An ongoing project in the lab focuses on how RNA transcripts are regulated by methylation at transcriptional hubs. We work on the hypothesis that RNA methylation is important to regulate the cytoplasmic fate of transcripts. We study a potential reader of RNA methylation, the hnRNP protein CBF-A/hnrnpab. This protein interacts with actin within the nascent pre-ribonucleoprotein complex and it is important for cytoplasmic RNA trafficking in oligodendrocytes, hippocampal neurons, and spermatogenic cells. Selective binding of the two CBF-A/hnrnpab isoforms p37 and p42 to the RNA trafficking sequence (RTS) in the RNA 3’ untranslated region regulates translatability during development.

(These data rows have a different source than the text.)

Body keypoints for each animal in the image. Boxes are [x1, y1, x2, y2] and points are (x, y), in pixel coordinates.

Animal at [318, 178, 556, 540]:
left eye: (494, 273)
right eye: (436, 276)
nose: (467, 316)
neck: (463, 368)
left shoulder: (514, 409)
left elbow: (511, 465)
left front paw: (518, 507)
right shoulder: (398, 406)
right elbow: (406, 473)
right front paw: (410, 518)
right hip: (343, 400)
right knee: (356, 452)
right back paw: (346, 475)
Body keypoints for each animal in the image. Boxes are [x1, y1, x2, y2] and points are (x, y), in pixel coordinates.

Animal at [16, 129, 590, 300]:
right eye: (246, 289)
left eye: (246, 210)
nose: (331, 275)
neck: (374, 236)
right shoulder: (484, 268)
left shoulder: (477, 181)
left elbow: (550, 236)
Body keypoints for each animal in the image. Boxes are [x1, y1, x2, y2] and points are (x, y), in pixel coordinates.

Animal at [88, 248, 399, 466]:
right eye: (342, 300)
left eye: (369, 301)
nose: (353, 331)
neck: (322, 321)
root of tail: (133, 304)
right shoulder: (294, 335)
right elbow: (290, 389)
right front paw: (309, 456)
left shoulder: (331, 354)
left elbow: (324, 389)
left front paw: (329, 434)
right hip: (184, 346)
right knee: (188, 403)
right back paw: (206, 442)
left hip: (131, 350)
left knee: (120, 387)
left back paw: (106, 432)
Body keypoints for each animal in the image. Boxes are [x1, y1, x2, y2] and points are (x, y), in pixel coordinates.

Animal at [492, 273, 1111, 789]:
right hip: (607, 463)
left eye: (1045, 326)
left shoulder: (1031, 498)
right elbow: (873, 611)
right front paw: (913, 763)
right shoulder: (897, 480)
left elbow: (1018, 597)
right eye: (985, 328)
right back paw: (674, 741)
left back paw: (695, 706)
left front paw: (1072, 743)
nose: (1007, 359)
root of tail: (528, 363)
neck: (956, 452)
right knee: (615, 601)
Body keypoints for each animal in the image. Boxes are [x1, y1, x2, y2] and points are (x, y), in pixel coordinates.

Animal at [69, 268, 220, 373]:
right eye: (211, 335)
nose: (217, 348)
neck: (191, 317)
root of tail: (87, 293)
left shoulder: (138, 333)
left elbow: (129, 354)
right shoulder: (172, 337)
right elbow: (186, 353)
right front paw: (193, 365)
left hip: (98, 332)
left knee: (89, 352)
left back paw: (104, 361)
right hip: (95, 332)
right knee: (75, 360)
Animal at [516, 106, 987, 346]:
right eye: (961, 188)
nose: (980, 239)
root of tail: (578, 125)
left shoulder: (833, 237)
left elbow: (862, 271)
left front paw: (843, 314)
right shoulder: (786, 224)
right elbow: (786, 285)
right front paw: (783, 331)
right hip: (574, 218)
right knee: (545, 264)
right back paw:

By binding the RTS, p37 and p42 respectively stabilize translationally repressed mRNA for transport and translationally active mRNA for localized translation (Figure 3).
We currently study if the two isoforms are readers of RNA methylation, and if this mechanism contributes to neuronal development by regulating cytoplasmic mRNA trafficking. To address this question we apply genome-wide approaches such as RIP-seq and global transcriptional profiling of embryonic fibroblasts from a mouse model where both CBF-A/hnrnpab alleles are disrupted. To find out the impact of these mechanisms on development we combine the analysis of primary neurons from the knockout mouse model with reprogramming of embryonic fibroblasts from the CBF-A/hnrnpab knockout mouse. We study the role of RNA methylation on the CBF-A/hnrnpab binding affinities in embryonic fibroblasts exhibiting RNA hypermethylation.
A long term goal is to correlate the above mechanisms with compromised learning and memory in vivo using the available mouse model.